Treasury Bills are money market instruments to finance the short term requirements of the Government of India. These are discounted securities and thus are issued at a discount to face value. The return to the investor is the difference between the maturity value and issue price. TYPES OF TREASURY BILLS There are different types of Treasury bills based on the maturity period and utility of the issuance like, ad-hoc Treasury bills, 3 months, 12months Treasury bills etc. In India, at present, the Treasury Bills in vogue are the 91-days and 364-days Treasury bills. BENEFITS OF INVESTMENT IN TREASURY BILLS No tax deducted at source Zero default risk being sovereign paper Highly liquid money market instrument Better returns especially in the short term Transparency Simplified settlement High degree of tradeability and active secondary market facilitates meeting unplanned fund requirements.

FORM The treasury bills are issued in the form of promissory note in physical form or by credit to Subsidiary General Ledger (SGL) account or Gilt account in dematerialised form.
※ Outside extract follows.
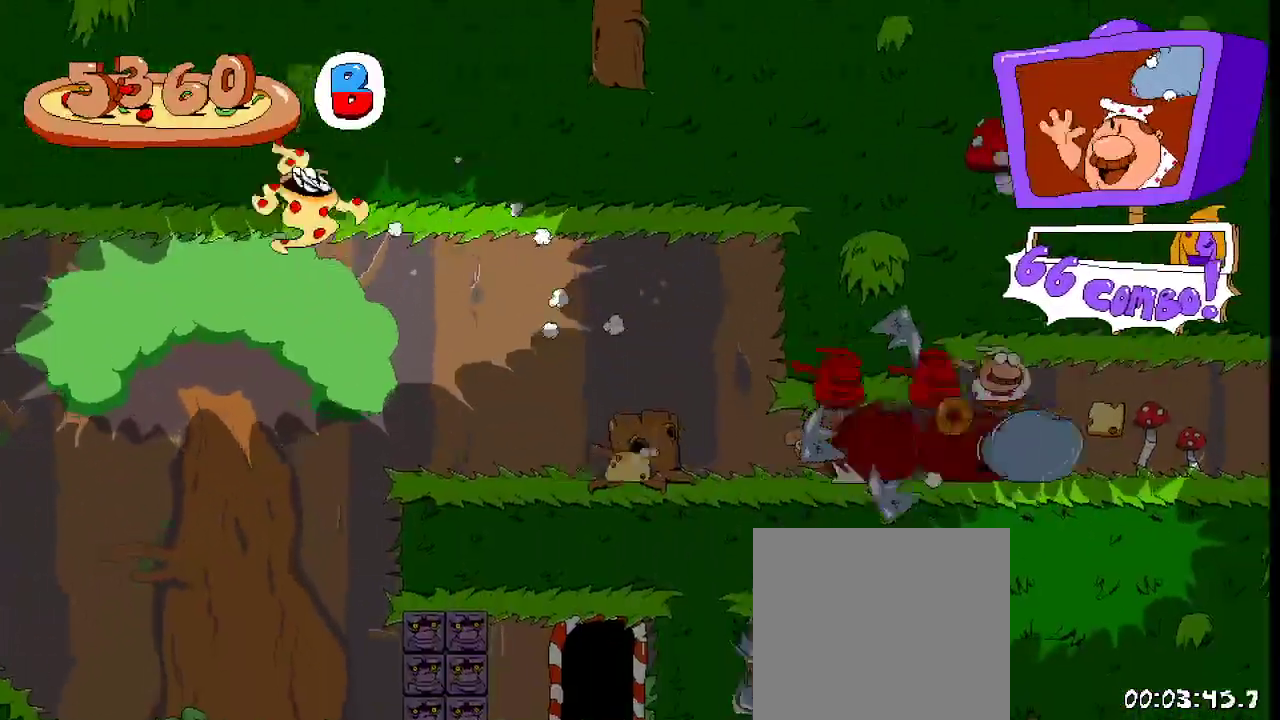
{"buttons": ["R2", "DPAD_RIGHT"], "left_stick": "center", "right_stick": "center", "events": []}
MINIMUM AMOUNT OF BIDS Bids for treasury bills are to be made for a minimum amount of Rs 25000/- only and in multiples thereof. ELIGIBILITY: All entities registered in India like banks, financial institutions, Primary Dealers, firms, companies, corporate bodies, partnership firms, institutions, mutual funds, Foreign Institutional Investors, State Governments, Provident Funds, trusts, research organisations, Nepal Rashtra bank and even individuals are eligible to bid and purchase Treasury bills. REPAYMENT The treasury bills are repaid at par on the expiry of their tenor at the office of the Reserve Bank of India, Mumbai. AVAILABILITY All the treasury Bills are highly liquid instruments available both in the primary and secondary market.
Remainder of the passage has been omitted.